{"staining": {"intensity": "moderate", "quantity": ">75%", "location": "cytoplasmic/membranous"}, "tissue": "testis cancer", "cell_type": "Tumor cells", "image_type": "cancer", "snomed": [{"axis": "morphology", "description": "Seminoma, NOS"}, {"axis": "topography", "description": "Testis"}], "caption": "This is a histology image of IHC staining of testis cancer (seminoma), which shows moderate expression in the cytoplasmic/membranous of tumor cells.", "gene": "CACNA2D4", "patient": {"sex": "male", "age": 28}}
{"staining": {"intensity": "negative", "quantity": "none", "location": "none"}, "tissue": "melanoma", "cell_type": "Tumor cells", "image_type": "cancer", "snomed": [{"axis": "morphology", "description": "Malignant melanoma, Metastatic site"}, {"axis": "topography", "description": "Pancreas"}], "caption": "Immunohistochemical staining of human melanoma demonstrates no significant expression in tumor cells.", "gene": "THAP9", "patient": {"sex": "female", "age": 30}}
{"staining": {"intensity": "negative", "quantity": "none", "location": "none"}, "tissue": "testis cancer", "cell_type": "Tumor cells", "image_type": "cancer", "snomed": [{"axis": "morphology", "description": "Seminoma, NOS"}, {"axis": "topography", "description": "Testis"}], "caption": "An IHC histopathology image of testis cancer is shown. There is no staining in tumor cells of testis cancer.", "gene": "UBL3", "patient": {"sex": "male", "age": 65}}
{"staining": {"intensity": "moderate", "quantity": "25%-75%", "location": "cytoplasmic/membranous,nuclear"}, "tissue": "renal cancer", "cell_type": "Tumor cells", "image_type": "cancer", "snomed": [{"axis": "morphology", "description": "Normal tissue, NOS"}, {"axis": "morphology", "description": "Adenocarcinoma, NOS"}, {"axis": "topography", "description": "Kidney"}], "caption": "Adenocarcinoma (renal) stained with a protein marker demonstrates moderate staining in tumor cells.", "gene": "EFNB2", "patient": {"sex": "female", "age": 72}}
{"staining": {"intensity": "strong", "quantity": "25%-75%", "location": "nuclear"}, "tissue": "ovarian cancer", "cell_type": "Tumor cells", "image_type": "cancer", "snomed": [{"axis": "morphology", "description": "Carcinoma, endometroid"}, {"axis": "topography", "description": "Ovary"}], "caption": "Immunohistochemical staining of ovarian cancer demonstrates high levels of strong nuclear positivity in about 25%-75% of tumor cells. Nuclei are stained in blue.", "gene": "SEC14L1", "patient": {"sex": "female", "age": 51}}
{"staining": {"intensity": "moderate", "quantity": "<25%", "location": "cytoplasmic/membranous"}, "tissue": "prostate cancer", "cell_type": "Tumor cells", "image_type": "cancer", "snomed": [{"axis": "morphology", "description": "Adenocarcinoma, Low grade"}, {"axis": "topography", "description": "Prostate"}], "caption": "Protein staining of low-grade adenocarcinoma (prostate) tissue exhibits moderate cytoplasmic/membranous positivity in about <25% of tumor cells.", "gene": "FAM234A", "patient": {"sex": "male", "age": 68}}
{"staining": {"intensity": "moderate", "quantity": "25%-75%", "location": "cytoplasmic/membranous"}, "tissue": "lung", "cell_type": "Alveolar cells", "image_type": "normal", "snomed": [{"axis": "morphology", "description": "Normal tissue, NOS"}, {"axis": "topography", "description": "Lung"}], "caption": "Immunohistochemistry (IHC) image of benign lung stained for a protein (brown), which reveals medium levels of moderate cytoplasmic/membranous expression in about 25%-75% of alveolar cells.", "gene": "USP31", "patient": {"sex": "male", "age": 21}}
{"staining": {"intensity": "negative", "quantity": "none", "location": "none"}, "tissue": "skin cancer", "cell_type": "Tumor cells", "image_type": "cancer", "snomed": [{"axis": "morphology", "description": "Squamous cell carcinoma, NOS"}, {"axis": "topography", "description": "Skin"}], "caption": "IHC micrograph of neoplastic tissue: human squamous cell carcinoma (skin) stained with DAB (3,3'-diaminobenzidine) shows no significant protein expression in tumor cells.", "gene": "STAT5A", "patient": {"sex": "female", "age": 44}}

Instructions to follow
Note every line of the records that holds the word "shows", and copy it.

Solution to the exercise
{"staining": {"intensity": "moderate", "quantity": ">75%", "location": "cytoplasmic/membranous"}, "tissue": "testis cancer", "cell_type": "Tumor cells", "image_type": "cancer", "snomed": [{"axis": "morphology", "description": "Seminoma, NOS"}, {"axis": "topography", "description": "Testis"}], "caption": "This is a histology image of IHC staining of testis cancer (seminoma), which shows moderate expression in the cytoplasmic/membranous of tumor cells.", "gene": "CACNA2D4", "patient": {"sex": "male", "age": 28}}
{"staining": {"intensity": "negative", "quantity": "none", "location": "none"}, "tissue": "skin cancer", "cell_type": "Tumor cells", "image_type": "cancer", "snomed": [{"axis": "morphology", "description": "Squamous cell carcinoma, NOS"}, {"axis": "topography", "description": "Skin"}], "caption": "IHC micrograph of neoplastic tissue: human squamous cell carcinoma (skin) stained with DAB (3,3'-diaminobenzidine) shows no significant protein expression in tumor cells.", "gene": "STAT5A", "patient": {"sex": "female", "age": 44}}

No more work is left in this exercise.